Tom: It's like what AT&T did in the UNIX market.
Marc: Right. If you think about it, what's so 180 is—well, look—I like Alan Baritz a lot. But Alan's from IBM. In 1982, Sun would not have put someone from IBM in charge of something like this. Now they would, and that's a mind-set change. And so that's one reason this is so fascinating. They play a very strong marketing battle on the one hand about why Java is open, and on the other hand, they're not open at all.
For our part, we can make a practical observation that if we can't build Java source code into Mozilla, there will be a Java implementation that will end up in Mozilla. It'll be Sun's or someone else's.
Tom, should I pre-announce something here?
Tom: Go ahead.
Marc: We are at work on a next-generation Java runtime, internally code-named Electrical Fire. It should be on the Net shortly. There are multiple efforts already launched here. This is not a complete Java runtime in and of itself, but it's technology around which to build a very high-performance Java runtime.

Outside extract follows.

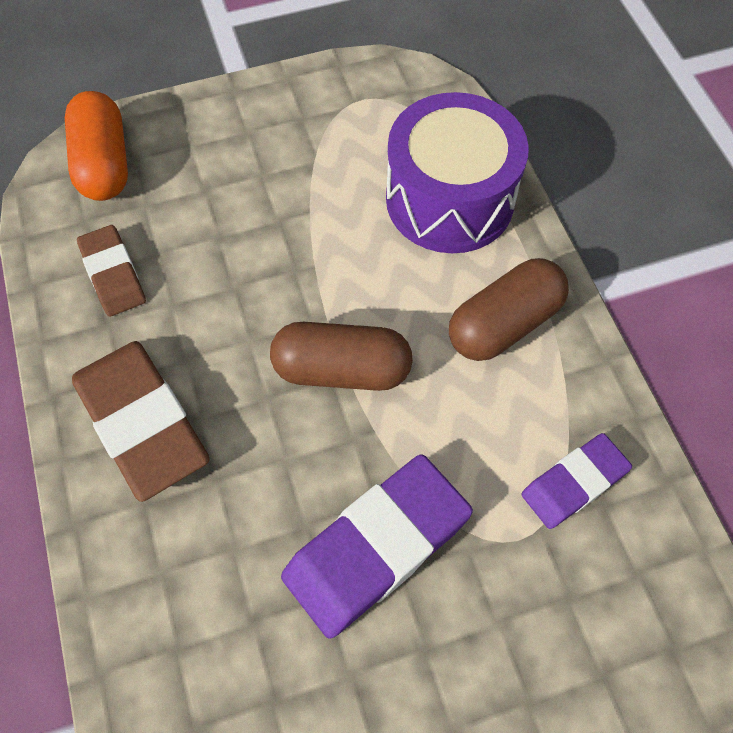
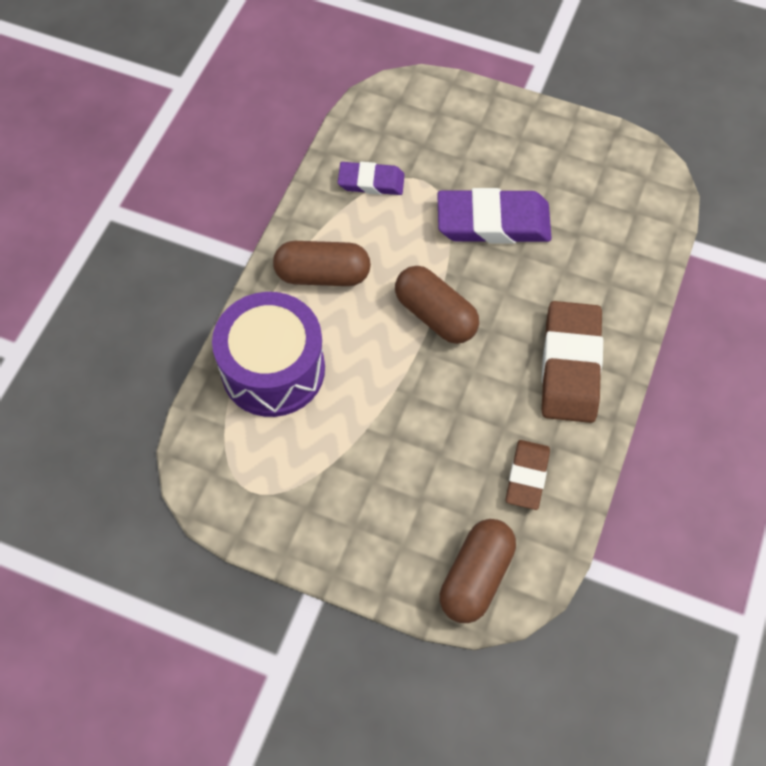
camera: 140 degrees left, 0 degrees up
(104, 163) = (476, 577): orange capsule -> brown capsule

And we're going to put it on under MPL (the Mozilla license).
Doc: Are engineers starting to beat your door down to work here? One of my hacker friends wants to know that.

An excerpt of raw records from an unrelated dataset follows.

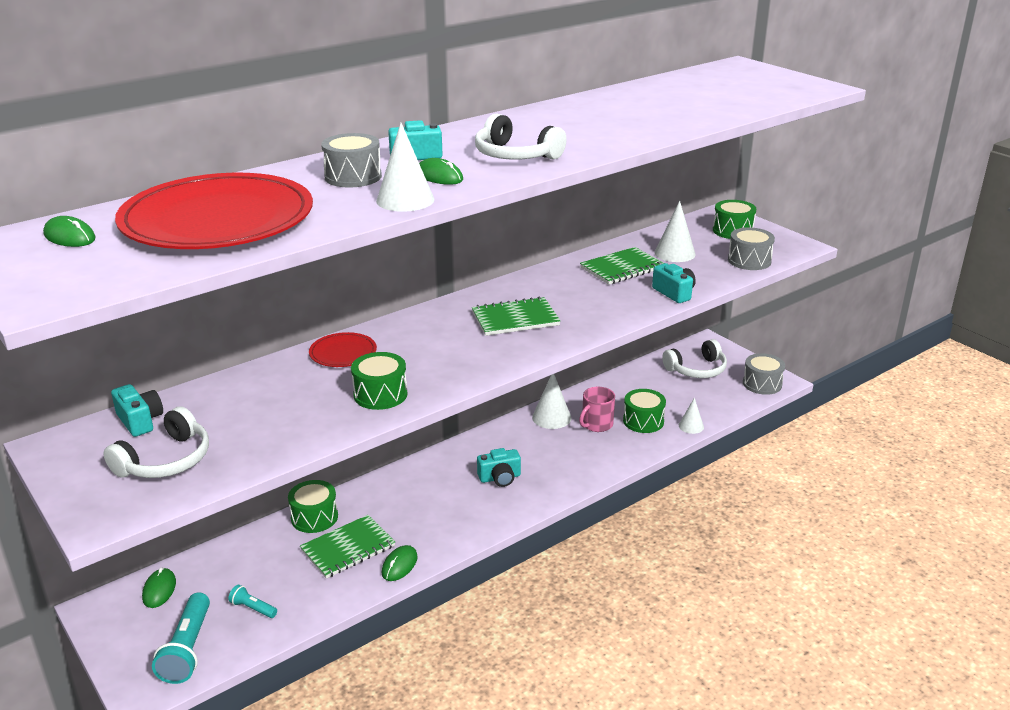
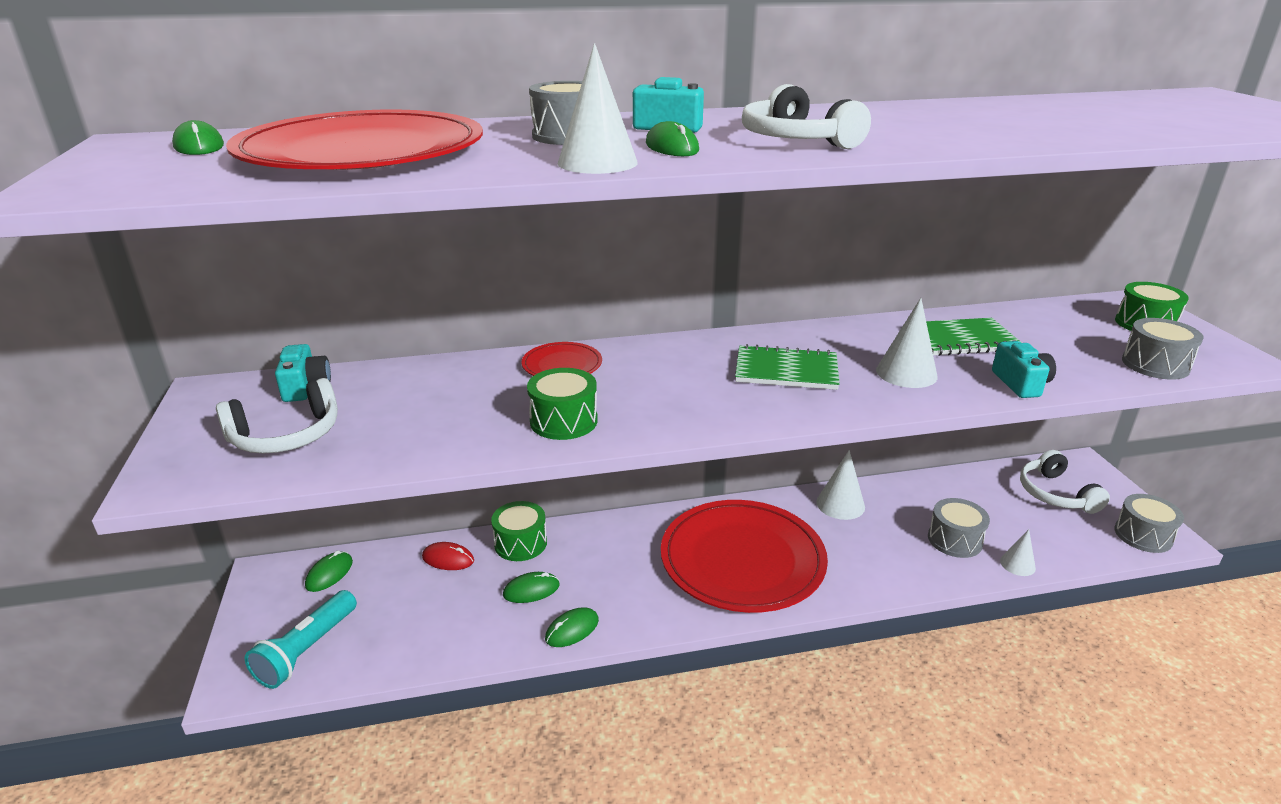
camera: 25 degrees right, 0 degrees up
(253, 608) = (396, 626): turquoise flashlight -> none
(259, 547) = (448, 559): none -> red mouse
(348, 548) = (531, 590): green notebook -> green mouse
(500, 478) = (742, 559): turquoise camera -> red plate
(596, 424) = (892, 528): pink mug -> none
(643, 421) = (954, 540): green drum -> grey drum
(674, 253) = (1046, 335): white cone -> white cone (906, 373)
(697, 369) = (1055, 494): white headphones -> white headphones turned 75 degrees clockwise

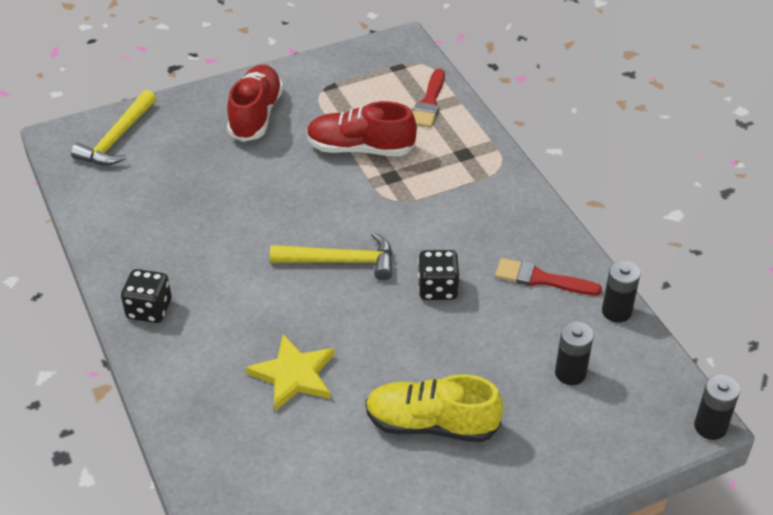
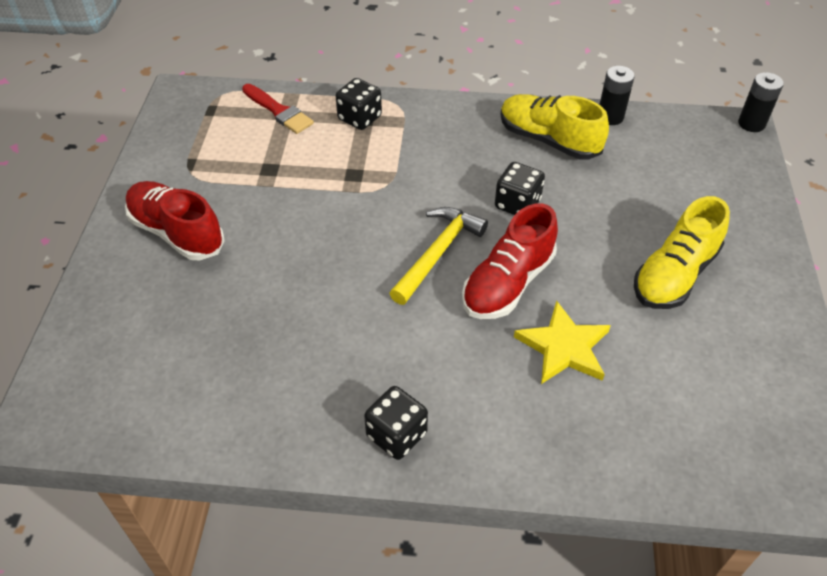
camera: 60 degrees left, 5 degrees up
(117, 138) = (96, 365): yellow hammer -> none
(360, 148) = (298, 179): red shoe -> red shoe (507, 283)
(462, 150) = (360, 118): none -> black dice
(541, 279) = (548, 140): red brush -> yellow shoe
(570, 373) = (661, 169): black battery -> none

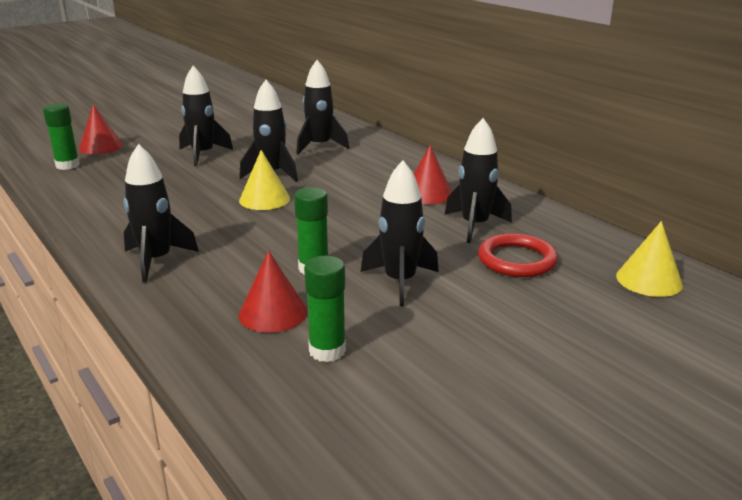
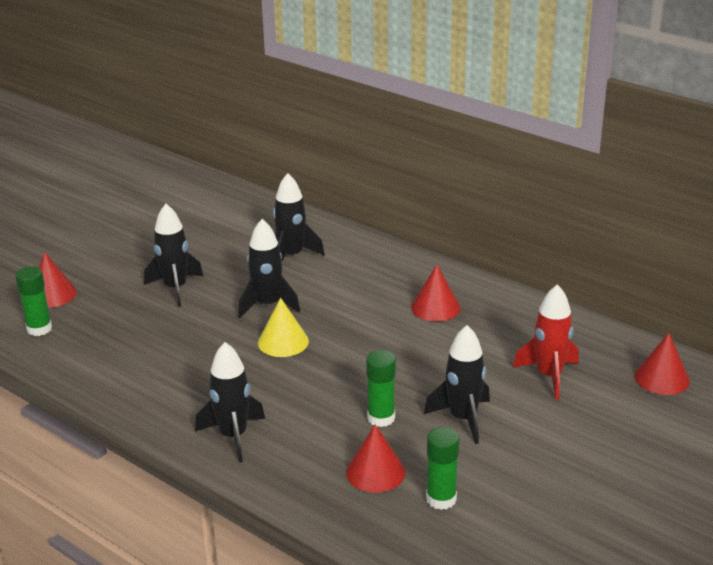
camera: 15 degrees left, 5 degrees up
(475, 226) = (497, 341): black rocket -> none
(516, 260) = (549, 376): red ring -> red rocket
(649, 280) = (662, 378): yellow cone -> red cone

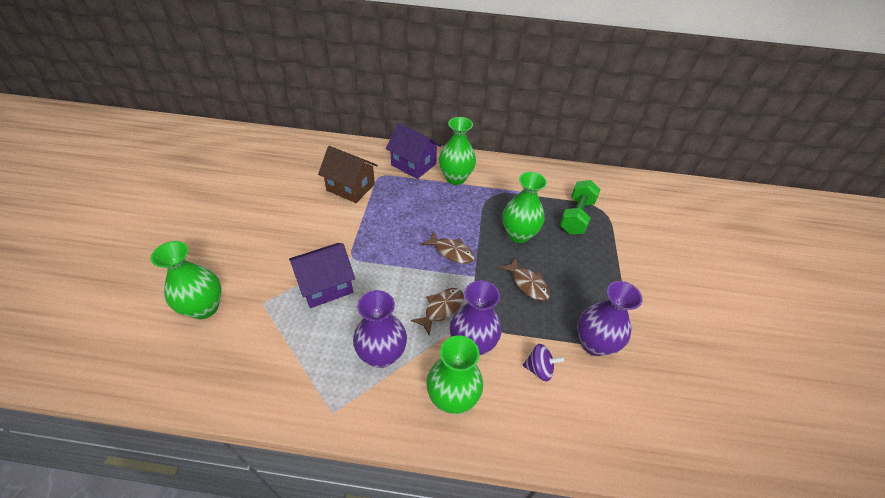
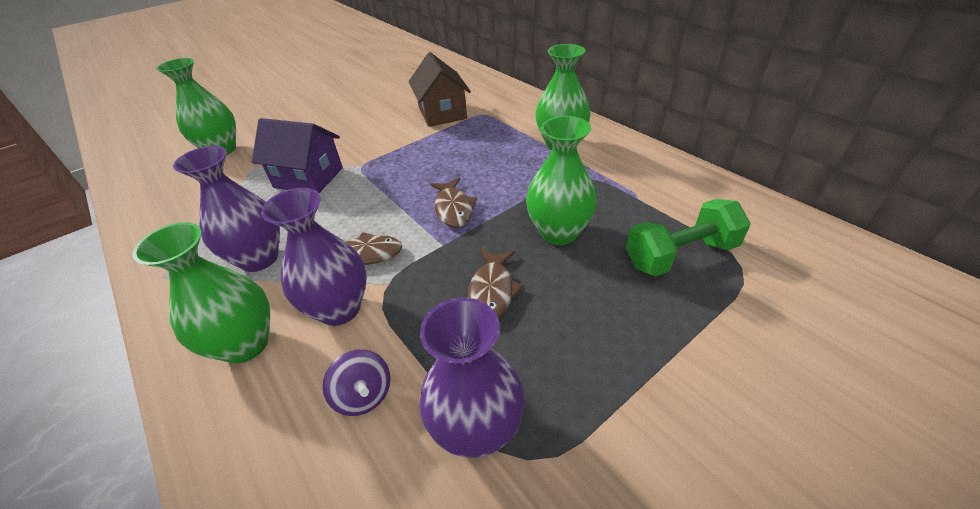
camera: 50 degrees right, 5 degrees down
(413, 164) = (531, 116): purple house -> none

Tom: We're seeing fewer people saying “Hire me, hire me” than those who are saying, “I want to play.”
Marc: We're hearing from people who want to do some particular project and ask if Netscape would be willing to subsidize it. And we could potentially use some number of those things, but I'm not sure it would be that good for Netscape to try to fund some of this stuff because it gives the wrong impression and offers the wrong incentives at that point. But I don't know. It's complicated. Also, from a practical standpoint, there's a limit to how much we can fund.
Tom: I like the Darwinian approach. Let natural selection occur.

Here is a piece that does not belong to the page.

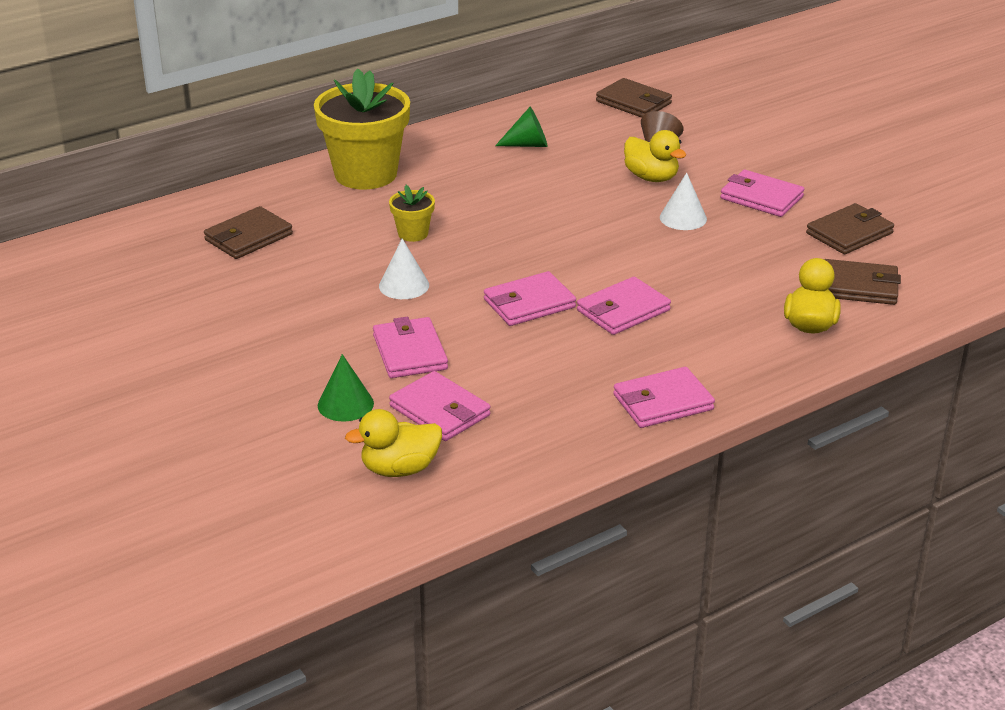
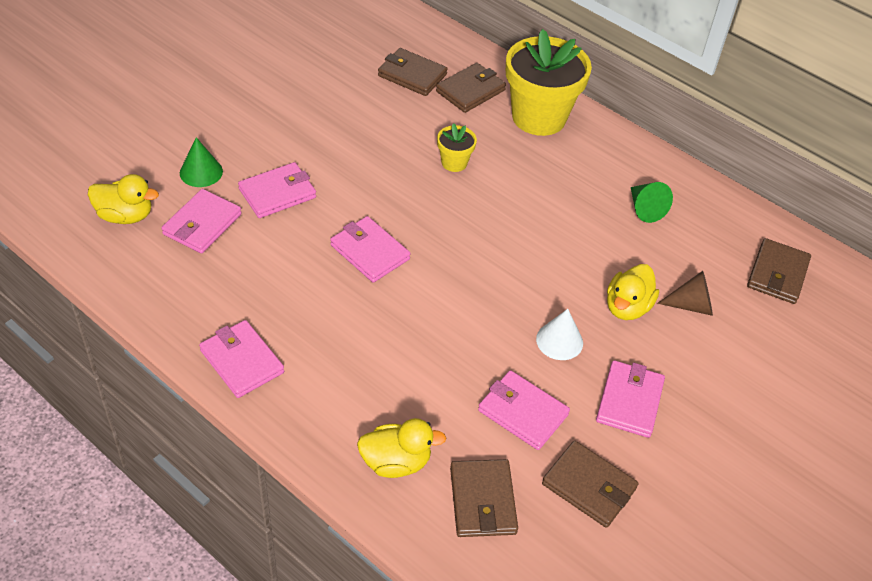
camera: 70 degrees right, 15 degrees up
(299, 206) = (470, 91): none -> brown wallet
(399, 469) = (125, 216): yellow duck -> yellow duck turned 135 degrees clockwise
(404, 285) = (372, 172): white cone -> none
(623, 310) = (378, 316): pink wallet -> pink wallet (522, 413)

Doc: Say, “If you've got such a good idea, go get your own funding. Start a business.”
What is this going to do to the server side of your business?
Marc: Indirectly, it benefits. Let me explain why. The server side of the business is strong and healthy to the extent that there is a competitive client marketplace. If there were a noncompetitive client marketplace and Microsoft had 100% client penetration, we would have a difficult time in the server market for obvious reasons: Microsoft would use its advantages. But now, because there is a competitive client marketplace, not only does Microsoft lack a dominant share, or even a majority share, they are forced to implement open interfaces and open ABIs, such that our servers actually interoperate with their clients. They are forced to do that by the market. As long as there is a competitive client market, their customers will demand it or they won't stay customers. If that market persists, our server business does great. If that market collapsed down to where Microsoft is the only competitor, our server business—and everyone's server business—is in a lot of trouble. That's why, for example, we're not going to try to get features built into Mozilla that only work on our servers. Open browsers guarantee an open server market.
Doc: Do you have any concern that this Open Source community will go create free server software that competes with your commercial server software? Apache equivalents for security, management and the rest of it?
Marc: Those exist now, in most cases. Freely available mail servers, security solutions, Kerberos, directory systems, University of Michigan LDAP. We're comfortable competing with all that. We sell $75 million worth of web servers every year, in a market where both Apache and IIS are free.
Doc: And you've got Caldera bundling your stuff with Linux, and there's a market for that.
Marc: Sure.
Doc: So you're saying that the world is exploding at a sufficiently rapid rate that it's going to suck your stuff into it at least as fast as anyone else's.
Marc: We'll sell more web servers this time next year in spite of the fact that more free ones will be out there. We sell software to businesses. Individuals are fundamentally looking for a different set of things.